Vücudun önemli miktarının (%20 den fazla kesiminin) yandığı, tam kat deri kaybına deden olan üçüncü derece yanıkların olduğu ileri derece yanıklar, el-yüz–genital bölge yanıkları, sıcak havanın solunması sonucu oluşan inhalasyon yanıkları, elektrik ve kimyasal maddeler ile olan yanıklar mutlaka yanık merkezlerinde veya tam teşekküllü yoğun bakım ve ameliyathane imkanı olan hastanelerde takip edilmesi gerekir. Ayrıca bebeklerin, ileri yaştaki hastaların ve eşlik eden önemli başka hastalıkları olan hastaların da müşaade altında takip edilmeleri uygun olur.


Bu ağır durumlar tüm yanık hastalarının küçük bir bölümünü oluşturur. En sık karşılaşılan yanık hastaları güneş yanıkları ve sıcak su yanıklarıdır. Güneş yanıkları yaygın kızarıklık ve ağrı şikayeti ile gelen (birinci derece yanıklar), sadece güneşe maruz kalmanın engellenesi ve derinin hidrasyonunu arttıracak kremler-jeller ile 1-2 günde kendiliğinden düzelen yanıklardır.
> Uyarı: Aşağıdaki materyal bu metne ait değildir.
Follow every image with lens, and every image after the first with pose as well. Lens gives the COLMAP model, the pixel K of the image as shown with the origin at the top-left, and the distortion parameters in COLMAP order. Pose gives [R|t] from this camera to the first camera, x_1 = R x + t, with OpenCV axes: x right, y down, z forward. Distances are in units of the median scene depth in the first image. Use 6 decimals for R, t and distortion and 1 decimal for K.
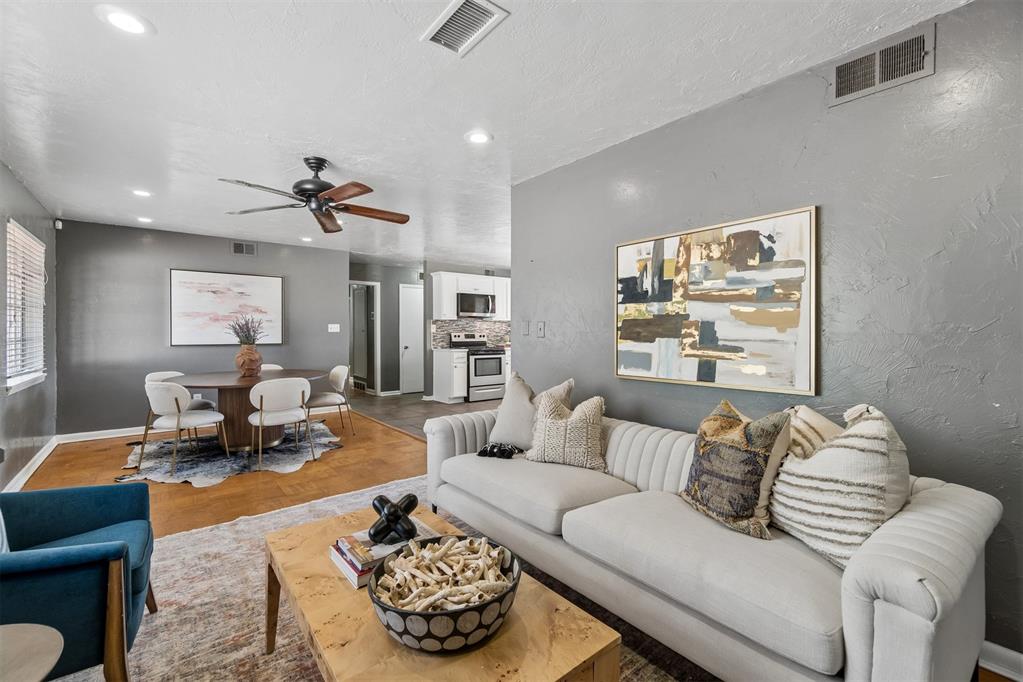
lens RADIAL K [[440.9, 0, 513.7], [0, 440.9, 335.7], [0, 0, 1]] dist [-0.004553, 0.001286]
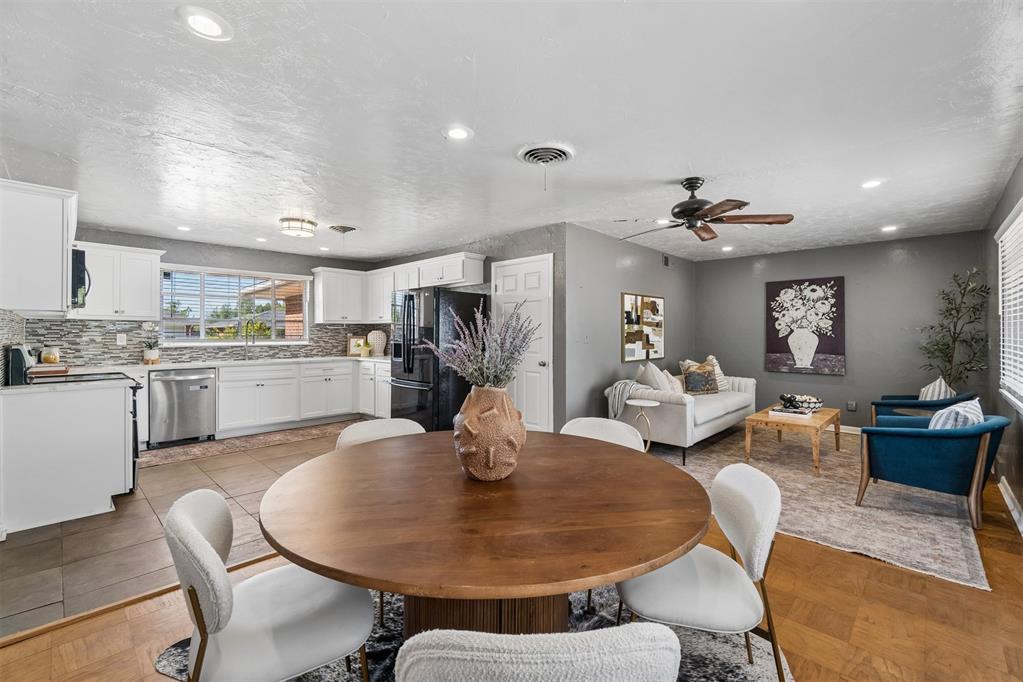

Sıcak su yanıkları ise çoğu zaman deride baloncukların da oluşması ile (ikinci derece yanıklar) çok daha ağrılı ve derin üst tabakası kaybı ile gelen hastalardır. Bu hastalarda ağrının kesilmesi kadar yara bakımı da önemlidir. Çünkü ilk anda oluşan yanığın derecesi kadar sonrasındaki bakımın ne şekilde yapıldığı da kalacak izi belirler. İlk anda oluşan yanık ne kadar derin ise o kadar belirgin iz kalacaktır. Ancak bu yanığın üzerine bir de enfeksiyon eklenir ise derideki hasar artacağı için kalacak olan iz de artacaktır. Bu sebeple yanık pansumanlarının steril şartlarda ve olabildiğince yarayı en hızlı iyileştirecek önlemleri alarak yapılması önem taşır.


Daha önceden yanık zeminine uygulanan pansuman malzemesinin yapışmasını azaltan ve yarayı nemli tutan yağlı tüller ile yanıkları kapatıp üzerine içerisinde mikrop gelişimini engelleyen aktif gümüş içeren kremler uygulanırdı. Ancak bu pansumanın mümkün olabildiğince her gün yoksa gün aşırı değiştirilmesi gerekliydi. Günümüzde içerisine gümüş emdirilmiş yara-yanık kapama malzemeleri mevcuttur. Bu malzemeler ile hem pansuman sıklığı azalmakta hem de enfeksiyon riski önemli derecede azalmaktadır.


Yanık alanın iyileşmesini hızlandırmak için kişinin kendi derisinden hazırlanan hücre spreyi uygulaması maliyeti çok yüksek olsa da yanık iyileşmesini hızlandıran başka bir uygulamadır. Kişinin kendi derisinden biyopsi yapılarak alınan bir santimetrekarelik deriden elde edilen keratinositler (deri hücreleri) sıvıda süspansiyon haline getirilip yanık alana püskürtülerek uygulanır. Her bir deri hücresi yapıştığı yanık zemininde bölünüp çoğalarak yanık alanın daha hızla kapanmasına yardımcı olur.